4. Het verbinden van verschillende riten met de viering van de Mis (75-79)
  • Hoofdstuk IV - De Heilige Communie (80-107)
1. De gesteltenis betreffende het ontvangen van de Heilige Communie (80-87)
(83) Het is zeker goed dat allen die aan een viering van de heilige mis deelnemen en de juiste gesteltenis hebben, daarin de heilige communie ontvangen. Toch gebeurt het soms dat christengelovigen in groten getale en zonder onderscheid naderen tot de heilige tafel. Het is de taak van de herders een dergelijk misbruik op verstandige en krachtige wijze te corrigeren.
(87) Aan de eerste communie van kinderen dient altijd een sacramentele belijdenis en absolutie vooraf te gaan.
2. Het uitdelen van de Heilige Communie (88-96)
(88) Het komt de celebrerende priester toe om de communie uit te reiken, eventueel geholpen door andere priesters of door diakens. Slechts waar zich een dringende noodzaak voordoet, kunnen buitengewone bedienaren de celebrerende priester bijstaan volgens het recht.
(89) Het is wenselijk dat de gelovigen de communie kunnen ontvangen met hosties die in de Mis zelf zijn geconsacreerd opdat ook door tekenen beter zichtbaar wordt dat de communie een deelhebben is aan het offer dat op dat ogenblik gevierd wordt.
(94) Het is niet toegestaan dat de gelovigen de heilige hostie of de heilige kelk zelf nemen en nog minder dat zij deze van hand tot hand aan elkaar doorgeven.

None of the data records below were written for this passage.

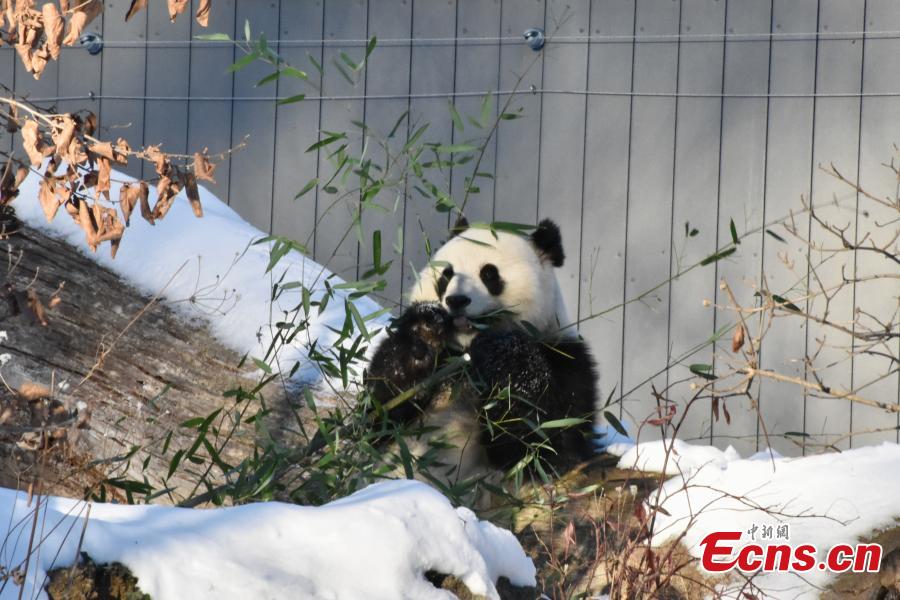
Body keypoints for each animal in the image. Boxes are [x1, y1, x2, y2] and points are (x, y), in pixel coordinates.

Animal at [364, 217, 598, 488]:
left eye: (489, 274)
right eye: (446, 275)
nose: (456, 300)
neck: (465, 353)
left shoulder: (566, 359)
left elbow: (545, 441)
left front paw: (503, 350)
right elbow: (378, 416)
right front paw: (423, 331)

Bovendien moet in dezen een einde worden gemaakt aan het misbruik dat echtgenoten in de trouwmis elkaar de heilige communie geven.

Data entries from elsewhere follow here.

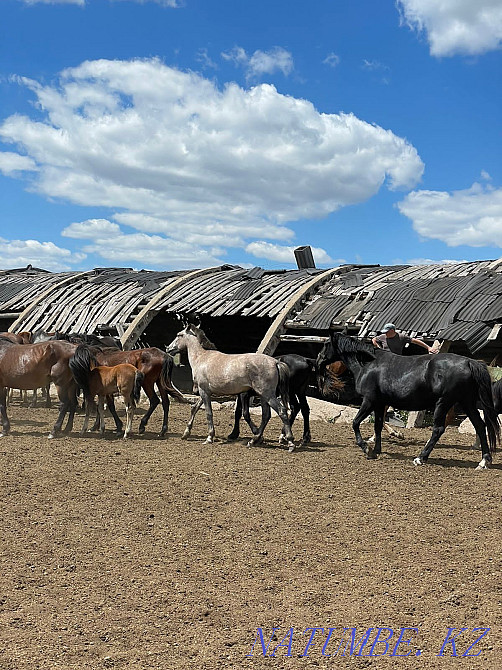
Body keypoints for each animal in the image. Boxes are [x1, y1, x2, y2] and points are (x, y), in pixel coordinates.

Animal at [166, 323, 295, 450]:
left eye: (179, 335)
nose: (168, 348)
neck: (201, 358)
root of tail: (276, 362)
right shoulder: (205, 392)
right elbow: (194, 408)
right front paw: (186, 433)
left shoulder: (204, 392)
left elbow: (208, 413)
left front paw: (209, 437)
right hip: (264, 396)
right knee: (266, 416)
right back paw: (254, 440)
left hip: (268, 395)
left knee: (281, 411)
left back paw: (289, 442)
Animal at [316, 332, 500, 469]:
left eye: (326, 344)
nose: (318, 361)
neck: (368, 364)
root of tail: (469, 362)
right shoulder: (380, 403)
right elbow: (378, 425)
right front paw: (376, 449)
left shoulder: (369, 400)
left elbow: (355, 422)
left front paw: (367, 449)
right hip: (466, 403)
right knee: (480, 426)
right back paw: (484, 461)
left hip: (443, 403)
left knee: (438, 429)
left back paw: (420, 458)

3. De Communie van de priesters (97-99)
4. De Communie onder beide gedaanten (100-107)
(104) Het mag de communicant niet worden toegestaan zelf de hostie in de kelk in te dopen of de hierin ingedoopte hostie op de hand te ontvangen.

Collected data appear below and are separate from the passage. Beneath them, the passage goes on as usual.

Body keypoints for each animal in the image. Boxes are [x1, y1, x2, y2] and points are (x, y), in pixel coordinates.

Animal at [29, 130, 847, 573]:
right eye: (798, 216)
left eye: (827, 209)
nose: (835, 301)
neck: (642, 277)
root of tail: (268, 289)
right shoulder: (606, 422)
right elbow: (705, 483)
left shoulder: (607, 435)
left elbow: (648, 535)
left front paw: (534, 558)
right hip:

  • Hoofdstuk V - Enkele andere zaken die de Eucharistie betreffen (108-128)
1. De plaats van viering van de Heilige Mis (108-109)
2. De verschillende omstandigheden van de Heilige Mis (110-116)
3. Het liturgisch vaatwerk (117-120)
(117) Voor de viering van de mis is welk gebruik dan ook af te keuren van gewoon vaatwerk of van vaatwerk van een mindere kwaliteit, of van vaatwerk dat elke kunstzinnigheid mist, of van eenvoudige mandjes of ander vaatwerk van glas, aardewerk, klei en ander materiaal dat gemakkelijk breekt.
4. De liturgische gewaden (121-128)
  • Hoofdstuk VI - Het bewaren van de Allerheiligste Eucharistie en de verering ervan buiten de Mis (129-145)
1. Het bewaren van de Allerheiligste Eucharistie (129-133)
2. Enkele vormen van verering van de Allerheiligste Eucharistie buiten de Mis (134-141)
3. Processies en eucharistische congressen (142-145)
  • Hoofdstuk VII - Buitengewone taken van lekengelovigen (146-168)
1. De buitengewone bedienaar van de Heilige Communie (154-160)
2. De prediking (161)
3. Bijzondere vieringen die bij afwezigheid van een priester plaatsvinden (162-167)
4. Zij die uit de clericale staat zijn weggezonden (168)
  • Hoofdstuk VIII - Middelen en maatregelen tot herstel (169-184)
1. De zwaardere misdrijven (172)
2. Ernstige aangelegenheden (173)
3. Andere misbruiken (174-175)
4. De diocesane bisschop (176-180)
5. De Apostolische Stoel (181-182)
6. Aanklacht met betrekking tot misbruiken op het gebied van de liturgie (183-184)
(184) Iedere katholiek heeft het recht een klacht over een misbruik in de liturgie in te dienen bij de diocesane bisschop of bij de competente ordinaris die rechtens aan hem gelijk is, of bij de Apostolische Stoel op grond van het primaatschap van de paus. Het is evenwel passend dat een aanklacht of klacht, voor zover mogelijk, eerst aan de diocesane bisschop wordt voorgelegd. Dit dient echter steeds te gebeuren in waarheid en liefde.
  • Slotwoord (185-186)

Afgeleide documenten

[bewerken | brontekst bewerken]

Naar aanleiding van het pastoraal werkjaar van de Liturgie (2004 - 2005) heeft de Belgische bisschoppenconferentie in november 2004 een Vademecum voor de Liturgie gepubliceerd[1]. Alhoewel dit document gebaseerd is op Redemptionis Sacramentum en er ook delen uit overneemt, wordt er met geen woord gerefereerd aan het Romeinse document.